I sit down at the table in my room to do some more foundation work and keep hearing a rustling sound, which I assume is coming from outside. (Let me emphasis this: the movements of the unidentified marauder were loud enough to hear.) Then I glance down at my feet and catch a glimpse of movement. Up go the feet for safety, down goes the head for inspection.


Then I see it: I've met rottweilers that would be intimidated by this cockroach.

 
I'll admit it- I screamed. From the living room, Victoria shouts "What? WHAT??"
"BAGBLAJAAAAAA!" I scream back, launching myself across the room. (Victoria spends the next half hour in a helpless fit of delighted giggles because I answered her in Ewe.)

Worfa, Victoria and Christian come bursting in just in time for the beast to climb up the wall, on to the table and take a flying leap. I start shrieking at a frequency only dolphins can hear. It lands on my computer- not on me, like I'd expected, but this is just adding insult to injury now.

Worfa approaches, ready to kill. It crawls to the edge of the table and launches itself into the air. I dive behind Worfa, in full panic mode now. "I'm under attack!!!" I howl. Victoria is laughing hysterically by this point, and at the same time trying to apologize. For the cockroach's presence or his actions, I'm not sure which.

The fiend lands on the floor and starts making a mad dash for my bed- my BED of all places- and I am still screaming and trying to get as far away as possible and have my hands pulled up to my chest like little T-Rex arms.

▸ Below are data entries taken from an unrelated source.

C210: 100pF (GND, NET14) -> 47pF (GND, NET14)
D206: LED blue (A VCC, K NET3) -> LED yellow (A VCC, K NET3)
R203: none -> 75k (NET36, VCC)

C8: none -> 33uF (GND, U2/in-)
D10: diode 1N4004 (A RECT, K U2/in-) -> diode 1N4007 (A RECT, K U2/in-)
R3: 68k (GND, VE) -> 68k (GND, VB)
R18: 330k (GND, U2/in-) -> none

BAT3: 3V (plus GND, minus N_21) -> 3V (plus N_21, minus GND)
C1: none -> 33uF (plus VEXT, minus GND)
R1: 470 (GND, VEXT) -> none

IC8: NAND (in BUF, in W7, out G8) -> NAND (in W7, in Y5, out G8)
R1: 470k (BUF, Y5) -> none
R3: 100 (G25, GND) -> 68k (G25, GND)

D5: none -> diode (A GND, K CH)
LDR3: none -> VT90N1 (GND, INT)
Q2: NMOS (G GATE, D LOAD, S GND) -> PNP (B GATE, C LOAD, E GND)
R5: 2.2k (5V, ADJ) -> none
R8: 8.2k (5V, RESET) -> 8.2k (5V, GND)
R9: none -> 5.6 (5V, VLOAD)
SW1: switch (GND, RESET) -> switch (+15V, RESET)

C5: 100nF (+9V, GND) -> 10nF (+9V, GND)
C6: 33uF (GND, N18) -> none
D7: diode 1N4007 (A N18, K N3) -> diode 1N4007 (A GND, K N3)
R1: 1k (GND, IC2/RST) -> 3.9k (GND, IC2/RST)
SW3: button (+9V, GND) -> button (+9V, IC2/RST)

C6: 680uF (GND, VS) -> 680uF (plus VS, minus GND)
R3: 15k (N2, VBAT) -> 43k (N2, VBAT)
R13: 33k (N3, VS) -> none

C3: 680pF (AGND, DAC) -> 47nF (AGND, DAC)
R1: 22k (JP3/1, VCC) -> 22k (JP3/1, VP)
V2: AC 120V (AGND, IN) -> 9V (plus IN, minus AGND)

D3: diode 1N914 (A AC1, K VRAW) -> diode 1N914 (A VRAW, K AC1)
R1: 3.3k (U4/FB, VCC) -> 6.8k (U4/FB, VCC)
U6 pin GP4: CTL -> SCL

 Worfa finally crushes it with his bare foot, picks it up by one leg with his bare hand and marches it outside. Danger over, I start to feel just a little bit foolish for reacting that way to a creature that doesn't bite, sting, or transmit diseases, and suddenly looks about the size of a large matchbox rather than a large dog.

 
Perhaps I need to spend a little more time in Africa after all.

1 comment:

  1. Ahahaha, hilarious!! What a great post. Made me cry tears of laughter....the best kind of tears, right?!